◆ Text shown:
## START
Adapted from a stage play, the audience is given two sets of parents who meet to discuss an altercation between their sons that turned physical at the park. Bookended by the opening credits, showing the scene between the two boys, and the closing scene in which we see them patching up their disagreement on their own, the entirety of the film takes place inside the victim son's apartment. Jodie Foster and John C. Reilly play the Longstreet's, a couple who puts their most liberal and cultured feet forward in meeting with the parents of the boy who left their son "disfigured" as they attempt to come to an agreement on how to move forward. The Cowan's (Kate WInslet and Christoph Waltz) are a much busier couple who have adopted a more hands-off approach to childrearing when compared to the Longstreet's. Alan (Waltz's) phone won't stop ringing and it's implied early on then explicitly stated later that he is far more invested in his work than his home and has been dragged to this meeting of the minds by his wife and would probably be just about anywhere than inside that particular apartment. Kate Winslet's Nancy is also a busy career woman, clearly neglected at home and still expected to run a house and raise a child on her own, neither activity does she seem to have been destined to do.
In the other corner we see Michael Longstreet, a working man who sells hardware among other things and wears sweaters over button-down shirts when his wife dresses him for a meeting he also doesn't wish to attend but puts in much more of a convincing effort compared to Alan who can barely keep himself off his phone long enough to listen to a sentence being uttered by anyone else in the room. His wife, who clearly felt as though it was the right thing to do to accept this meeting with the parents of a boy their son wounded and left requiring dental work puts in a great effort initially in trying to devise some middle ground between their son being a maniacal threat to society and a carelessly impulsive child. It's Penelope we quickly learn that has called this gathering to order and who believes that there is nothing that can't be solved with a good old fashioned conversation. Penelope believes in the diffusing power of talk so much that each time the Cowan's attempt to leave their apartment, and that is many many times, she calls everyone back to the table in an attempt to talk things out more fully and come to a resolution. Even as the entire summit is exploding in her face as her husband is blow drying Nancy's vomit off of her coffee table art books while she desperately sprays cologne all over the room to distinguish the smell all the while, Alan's cell phone is drying off from being dropped in the Longstreet's fish tank by his own wife--she won't give up calling everyone back together again to do some more talking.
What Penelope misses, though, is that the same constructs we live with as adults, children live with as well. She seems to believe that the situation will only sit idly without the parent's intervention. She underestimates her son, the Cowan's son, children at large really, as not having adequate utilization of the recuperative potential of talking things out. Because of this, she approaches the talk and the Cowan's with a militaristic vigilance, determined not to let anyone leave until the intended solution has been reached and agreed upon by all parties involved. Each attempted exit chips away at the artifice we all uphold in the name of cordiality. Even Penelope, the most righteous of our participants believes that the adult human is the only one capable of rejecting their animalistic urges.
## END
Dataset items
## START
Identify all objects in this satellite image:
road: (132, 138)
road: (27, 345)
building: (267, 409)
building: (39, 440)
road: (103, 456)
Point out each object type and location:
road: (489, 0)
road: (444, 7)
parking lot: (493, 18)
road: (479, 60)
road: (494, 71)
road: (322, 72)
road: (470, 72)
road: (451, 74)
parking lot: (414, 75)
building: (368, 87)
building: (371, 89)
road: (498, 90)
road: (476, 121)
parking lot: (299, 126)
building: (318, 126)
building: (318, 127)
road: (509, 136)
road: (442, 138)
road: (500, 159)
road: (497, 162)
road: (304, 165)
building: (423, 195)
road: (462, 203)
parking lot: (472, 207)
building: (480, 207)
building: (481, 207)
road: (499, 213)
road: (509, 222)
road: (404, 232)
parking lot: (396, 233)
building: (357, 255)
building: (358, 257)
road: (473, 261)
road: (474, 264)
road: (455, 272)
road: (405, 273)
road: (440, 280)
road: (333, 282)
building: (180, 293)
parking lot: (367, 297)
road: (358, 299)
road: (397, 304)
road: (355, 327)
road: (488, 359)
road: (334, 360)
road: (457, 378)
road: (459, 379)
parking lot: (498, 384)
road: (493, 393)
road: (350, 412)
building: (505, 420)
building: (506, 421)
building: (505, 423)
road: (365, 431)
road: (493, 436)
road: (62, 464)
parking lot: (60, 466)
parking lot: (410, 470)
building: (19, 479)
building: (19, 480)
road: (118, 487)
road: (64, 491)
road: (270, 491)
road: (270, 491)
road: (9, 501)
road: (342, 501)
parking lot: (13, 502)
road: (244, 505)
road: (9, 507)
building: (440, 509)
## END
◆ Written tasks:
#1 Answer these from the film review:
(a) Which actors play the Longstreets?
(b) What does Michael Longstreet sell?
(c) Where does Alan's cell phone end up after his wife drops it?
#2 Name every actor mentioned in the film review.
#3 Carry on the film review from its last sentence.

◆ Answers per task:
#1
(a) Jodie Foster and John C. Reilly.
(b) Hardware, among other things.
(c) In the Longstreets' fish tank.

#2 Jodie Foster, John C. Reilly, Kate Winslet, Christoph Waltz

#3
I'm truly a sucker for a talky chamber piece and I saw this during a time in my life where I was having a moment with Christoph Waltz post-INGLOURIOUS BASTERDS when I vowed to see everything he had ever, and would ever be in (which really led me to some interesting then disappointing places ((it really is terrible what happens to non-American actors after they have success in an American film, I mean, THE GREEN HORNET))) Anyway, I was thankful the rewatch didn't reveal that I had just loved CARNAGE the first time because of the Christoph haze I was under at the time and that it remained, to me at least, a notable selection in the one-setting film cannon. Brilliant performances all around and a sharp critique on the human condition and the social contract both meant to mark us as superior to our animal brethren make CARNAGE a perfect addition to this project analyzing isolation and a lack of human connection.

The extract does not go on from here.